In effetti, lo scontro di queste due persone, dotate di angolature psicologiche sostanzialmente contrastanti e apparentemente parallele, non poteva essere che destinato a prendere la strada degli equivoci. Leggendo la parte idilliaca, in cui i complimenti reciproci si sprecano, si capisce, a poco a poco, che la tensione accumulata doveva sfociare da qualche parte. Se a questo si aggiungono le condizioni di salute degli ultimi anni di Nietzsche si capisce meglio la triste conclusione di questo crepuscolo.

In effetti non ci fu nessun chiarimento, le cose peggiori, e a volte anche ingiuste, Nietzsche le scrisse ad altri, mentre dal lato di Wagner l’interferenza di Cosima non dovette certo essere una complice sanatoria.

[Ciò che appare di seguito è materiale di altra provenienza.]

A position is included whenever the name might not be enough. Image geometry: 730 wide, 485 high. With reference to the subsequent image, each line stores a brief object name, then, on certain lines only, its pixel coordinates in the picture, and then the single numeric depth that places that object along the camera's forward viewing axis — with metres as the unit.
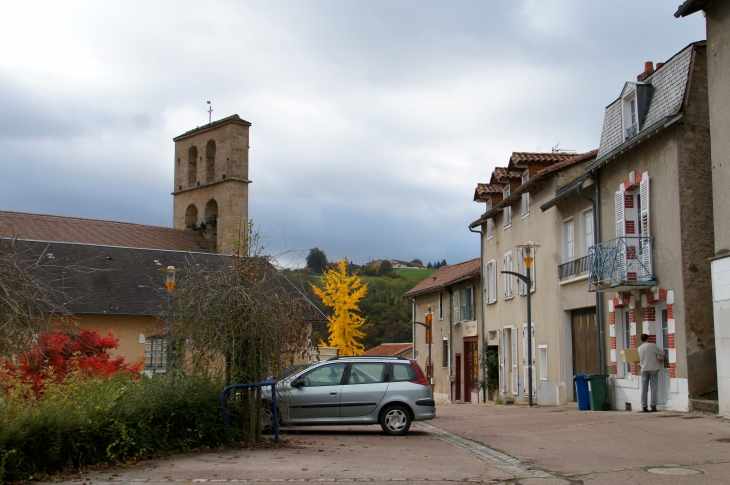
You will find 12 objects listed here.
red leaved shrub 9.33
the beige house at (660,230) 16.19
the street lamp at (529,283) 22.80
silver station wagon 14.49
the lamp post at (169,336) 12.38
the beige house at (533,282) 23.11
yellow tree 57.09
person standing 16.47
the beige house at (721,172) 14.64
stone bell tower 49.06
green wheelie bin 19.33
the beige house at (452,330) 34.34
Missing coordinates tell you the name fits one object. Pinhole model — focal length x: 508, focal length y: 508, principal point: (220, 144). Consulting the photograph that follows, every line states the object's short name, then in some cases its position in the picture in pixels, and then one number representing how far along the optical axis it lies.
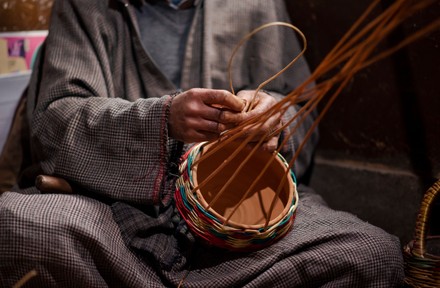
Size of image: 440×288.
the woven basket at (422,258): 1.32
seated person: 1.21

Ambedue i protagonisti in fondo parlano a se stessi, chiusi nel proprio tormento e nella direzione che vogliono a tutti i costi seguire, convinti di quello che stanno facendo. Non ci può essere dialogo, e senza dialogo niente vero e proprio epistolario, solo un “carteggio”. Nulla di più.

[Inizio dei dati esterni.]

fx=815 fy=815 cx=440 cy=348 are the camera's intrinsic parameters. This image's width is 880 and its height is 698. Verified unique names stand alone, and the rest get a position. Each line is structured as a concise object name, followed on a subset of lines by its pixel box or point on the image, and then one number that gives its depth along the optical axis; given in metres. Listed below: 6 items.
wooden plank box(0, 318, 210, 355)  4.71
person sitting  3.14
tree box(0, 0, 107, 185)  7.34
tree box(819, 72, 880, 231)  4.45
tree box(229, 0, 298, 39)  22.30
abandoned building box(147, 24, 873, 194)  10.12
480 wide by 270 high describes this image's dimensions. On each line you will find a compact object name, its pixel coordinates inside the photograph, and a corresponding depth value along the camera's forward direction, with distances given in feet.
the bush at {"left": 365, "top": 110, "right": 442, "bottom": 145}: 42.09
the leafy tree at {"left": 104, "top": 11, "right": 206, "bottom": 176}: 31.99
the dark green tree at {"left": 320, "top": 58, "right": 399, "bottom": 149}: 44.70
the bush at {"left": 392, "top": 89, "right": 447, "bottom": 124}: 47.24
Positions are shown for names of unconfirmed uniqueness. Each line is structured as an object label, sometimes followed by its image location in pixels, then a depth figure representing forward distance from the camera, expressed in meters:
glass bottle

“E infine – scrive Nietzsche in Aurora, Prefazione, 5 – a qual scopo noi dovremmo dire così forte e con tale zelo ciò che noi siamo, ciò che vogliamo e non vogliamo? Guardiamo con più freddezza, più in distanza, con più intelligenza, più dall’alto, diciamolo, come può esser detto tra di noi, così in segreto, che nessuno lo senta, che nessuno ci senta! Soprattutto diciamolo lentamente... Questa prefazione giunge tardi, ma non troppo tardi, che cosa importano, in fondo, cinque, sei anni? Un libro del genere, un problema del genere non ha alcuna fretta; inoltre noi due siamo amici del lento, io come il mio libro. Non siamo stati invano filologi, forse lo siamo ancora, maestri cioè della lenta lettura: – alla fine si giunge anche a scrivere lentamente. Adesso non fa parte soltanto delle mie abitudini, ma anche del mio gusto – un gusto malizioso forse? – non scrivere più niente, che non conduca alla disperazione ogni genere di gente che ‘ha fretta’. La filologia infatti è quell’onorevole arte che da colui che la venera esige soprattutto una cosa, trarsi in disparte, lasciarsi tempo, divenire silenzioso, divenire lento –, in quanto è un’arte e una competenza di orafi della parola, che deve compiere soltanto lavori finissimi che richiedono cautela e non raggiunge nulla, se non lo raggiunge lento. Ma proprio per questo essa è oggi più necessaria che mai e proprio perciò ci attira e ci affascina assai fortemente, nel cuore di un’epoca del Lavoro, voglio dire: della fretta, dell’indecente e sudaticcia precipitazione, che vuol sbrigarsela subito con ogni cosa, anche con ogni antico e nuovo libro: – Essa stessa non se la sbriga così facilmente con una qualsiasi cosa, essa insegna a leggere bene, cioè lentamente, profondamente, con riguardo e precauzione, con pensieri reconditi, lasciando porte aperte, con dita e occhi delicati... Miei pazienti amici, questo libro desidera per sé soltanto perfetti lettori e filologi: imparate a leggermi bene! –”.